→ **TASK DETAILS**:
Rewrite all the items below, changing each "Person at" to "Figure at" and leaving everything else as it is.

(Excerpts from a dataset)

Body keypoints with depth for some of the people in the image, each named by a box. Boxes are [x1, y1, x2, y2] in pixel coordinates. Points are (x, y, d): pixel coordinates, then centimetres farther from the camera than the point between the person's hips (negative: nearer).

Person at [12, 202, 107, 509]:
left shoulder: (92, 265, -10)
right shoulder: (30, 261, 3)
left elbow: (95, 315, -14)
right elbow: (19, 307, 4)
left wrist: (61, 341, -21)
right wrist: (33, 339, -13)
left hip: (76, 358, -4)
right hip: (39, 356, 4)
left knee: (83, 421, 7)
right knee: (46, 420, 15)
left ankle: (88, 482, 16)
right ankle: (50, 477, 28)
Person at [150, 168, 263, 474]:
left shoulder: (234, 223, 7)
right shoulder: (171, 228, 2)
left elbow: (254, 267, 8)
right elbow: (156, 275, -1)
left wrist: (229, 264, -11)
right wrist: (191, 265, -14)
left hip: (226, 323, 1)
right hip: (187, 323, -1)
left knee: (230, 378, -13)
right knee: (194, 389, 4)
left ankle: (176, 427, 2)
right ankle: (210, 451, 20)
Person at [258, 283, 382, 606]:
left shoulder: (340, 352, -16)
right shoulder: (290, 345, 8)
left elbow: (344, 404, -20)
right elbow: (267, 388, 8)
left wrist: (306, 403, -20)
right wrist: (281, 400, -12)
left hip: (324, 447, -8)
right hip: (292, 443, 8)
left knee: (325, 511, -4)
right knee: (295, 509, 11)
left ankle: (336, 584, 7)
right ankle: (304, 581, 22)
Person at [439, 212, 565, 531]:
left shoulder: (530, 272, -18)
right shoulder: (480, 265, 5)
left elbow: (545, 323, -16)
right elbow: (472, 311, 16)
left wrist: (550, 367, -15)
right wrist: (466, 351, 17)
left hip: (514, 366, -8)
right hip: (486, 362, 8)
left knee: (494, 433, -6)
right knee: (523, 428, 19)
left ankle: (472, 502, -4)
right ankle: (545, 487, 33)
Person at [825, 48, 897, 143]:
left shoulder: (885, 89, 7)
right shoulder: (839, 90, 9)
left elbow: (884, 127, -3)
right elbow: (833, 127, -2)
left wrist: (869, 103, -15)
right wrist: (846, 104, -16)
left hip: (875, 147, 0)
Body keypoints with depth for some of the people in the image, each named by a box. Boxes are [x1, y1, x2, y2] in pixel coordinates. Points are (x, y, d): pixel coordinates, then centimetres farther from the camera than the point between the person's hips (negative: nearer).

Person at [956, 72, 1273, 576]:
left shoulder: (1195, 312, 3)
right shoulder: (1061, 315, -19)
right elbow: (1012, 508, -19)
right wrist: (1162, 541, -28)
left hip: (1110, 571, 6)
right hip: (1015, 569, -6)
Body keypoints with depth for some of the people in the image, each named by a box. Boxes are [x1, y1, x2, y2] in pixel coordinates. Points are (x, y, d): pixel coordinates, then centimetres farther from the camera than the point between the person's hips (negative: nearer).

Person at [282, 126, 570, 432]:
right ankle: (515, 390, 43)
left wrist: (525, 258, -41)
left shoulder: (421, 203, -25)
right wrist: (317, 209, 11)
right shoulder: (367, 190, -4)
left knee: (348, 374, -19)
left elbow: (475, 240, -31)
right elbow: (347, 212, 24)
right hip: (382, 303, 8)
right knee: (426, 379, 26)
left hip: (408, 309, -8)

→ **RESPONSE BELOW**:
Body keypoints with depth for some of the people in the image, each named by a box. Boxes are [x1, y1, x2, y2] in pixel coordinates. Points are (x, y, d): pixel coordinates, then centimetres farther from the camera than the point between the person's hips (negative: nearer).

Figure at [12, 202, 107, 509]:
left shoulder: (92, 265, -10)
right shoulder: (30, 261, 3)
left elbow: (95, 315, -14)
right elbow: (19, 307, 4)
left wrist: (61, 341, -21)
right wrist: (33, 339, -13)
left hip: (76, 358, -4)
right hip: (39, 356, 4)
left knee: (83, 421, 7)
right knee: (46, 420, 15)
left ankle: (88, 482, 16)
right ankle: (50, 477, 28)
Figure at [150, 168, 263, 474]:
left shoulder: (234, 223, 7)
right shoulder: (171, 228, 2)
left elbow: (254, 267, 8)
right elbow: (156, 275, -1)
left wrist: (229, 264, -11)
right wrist: (191, 265, -14)
left hip: (226, 323, 1)
right hip: (187, 323, -1)
left knee: (230, 378, -13)
right knee: (194, 389, 4)
left ankle: (176, 427, 2)
right ankle: (210, 451, 20)
Figure at [258, 283, 382, 606]:
left shoulder: (340, 352, -16)
right shoulder: (290, 345, 8)
left elbow: (344, 404, -20)
right elbow: (267, 388, 8)
left wrist: (306, 403, -20)
right wrist: (281, 400, -12)
left hip: (324, 447, -8)
right hip: (292, 443, 8)
left knee: (325, 511, -4)
right knee: (295, 509, 11)
left ankle: (336, 584, 7)
right ankle: (304, 581, 22)
Figure at [439, 212, 565, 531]:
left shoulder: (530, 272, -18)
right shoulder: (480, 265, 5)
left elbow: (545, 323, -16)
right elbow: (472, 311, 16)
left wrist: (550, 367, -15)
right wrist: (466, 351, 17)
left hip: (514, 366, -8)
right hip: (486, 362, 8)
left knee: (494, 433, -6)
right knee: (523, 428, 19)
left ankle: (472, 502, -4)
right ankle: (545, 487, 33)
Figure at [825, 48, 897, 143]:
left shoulder: (885, 89, 7)
right shoulder: (839, 90, 9)
left elbow: (884, 127, -3)
right elbow: (833, 127, -2)
left wrist: (869, 103, -15)
right wrist: (846, 104, -16)
left hip: (875, 147, 0)
Body keypoints with depth for some of the people in the image, each named by a box. Boxes are [x1, y1, x2, y2] in pixel coordinates. Points are (x, y, d): pixel coordinates, then centimetres farther from the camera than the point between the person's hips (negative: nearer).

Figure at [956, 72, 1273, 576]:
left shoulder: (1195, 312, 3)
right shoulder: (1061, 315, -19)
right elbow: (1012, 508, -19)
right wrist: (1162, 541, -28)
left hip: (1110, 571, 6)
right hip: (1015, 569, -6)
Body keypoints with depth for some of the people in the image, each named by a box. Boxes are [x1, y1, x2, y2] in pixel coordinates. Points are (x, y, d): pixel coordinates, then centimetres farther from the camera than the point between the person's hips (negative: nearer).

Figure at [282, 126, 570, 432]:
right ankle: (515, 390, 43)
left wrist: (525, 258, -41)
left shoulder: (421, 203, -25)
right wrist: (317, 209, 11)
right shoulder: (367, 190, -4)
left knee: (348, 374, -19)
left elbow: (475, 240, -31)
right elbow: (347, 212, 24)
right hip: (382, 303, 8)
right knee: (426, 379, 26)
left hip: (408, 309, -8)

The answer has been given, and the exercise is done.